If you're using Cisco WLCs, one workaround is to make sure remove the dead time in the radius config on your WLCs, and then configure automated probing of dead RADIUS servers with "automate-tester probe-on" in the RADIUS server definitions in the WLC config. Make sure they're on at least 17.9.5 if running Cisco WLCs. See the documentation for the automate-tester probe-on configuration, it requires ISE (or whatever NAC) to be setup to handle that correctly.

I've observed the behavior in such a setup and the behavior you should actually get in such a scenario (at least in 17.9.5 or later) is: if ISE server is marked dead, WLC sends a RADIUS probe to the RADIUS server (e.g. ISE node) and confirms it's still alive, then immediately marks it alive once it gets the probe response. If the RADIUS server/ISE node is marked dead and it does not respond to the RADIUS probe from the WLC then it stays dead regardless of the dead time being unconfigured, so you still get failover locally. If no dead time is configured then automate tester config should try to probe the RADIUS server marked dead every 60 sec (see https://community.cisco.com/t5/network-access-control/not-able-to-configure-automate-tester-with-idle-time-and-probe/td-p/3791310).

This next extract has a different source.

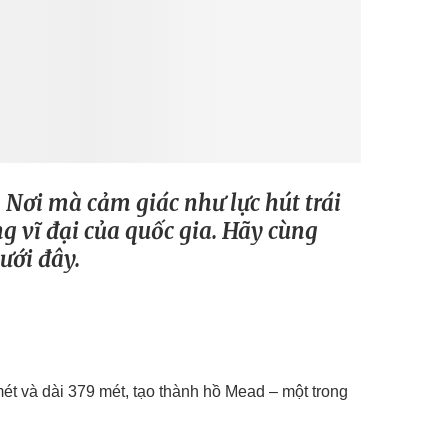
 Nơi mà cảm giác như lực hút trái
g vĩ đại của quốc gia. Hãy cùng
ưới đây.
t và dài 379 mét, tạo thành hồ Mead – một trong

I am working with TAC on this at the moment, in my opinion if you have an authentication policy set in ISE that depends on an external RADIUS sequence and the authentication option for process failure is set to "REJECT" then ISE should send an access-reject if all servers in the external RADIUS sequence in that policy set time out.

chrisnoon11 · ‎01-03-2025

Jason,

May I ask what the end result of your TAC case was? I am having a similar situation with an ASA using ISE for external RADIUS, and the servers are being marked FAILED despite having REJECT set in the auth options in the appropriate external-ID sequence. They eventually recover according to the reactivation timer, but this results in a period of time where none of the servers are ACTIVE. Unexpected behavior from ISE in this scenario would go a long way toward explaining my headache.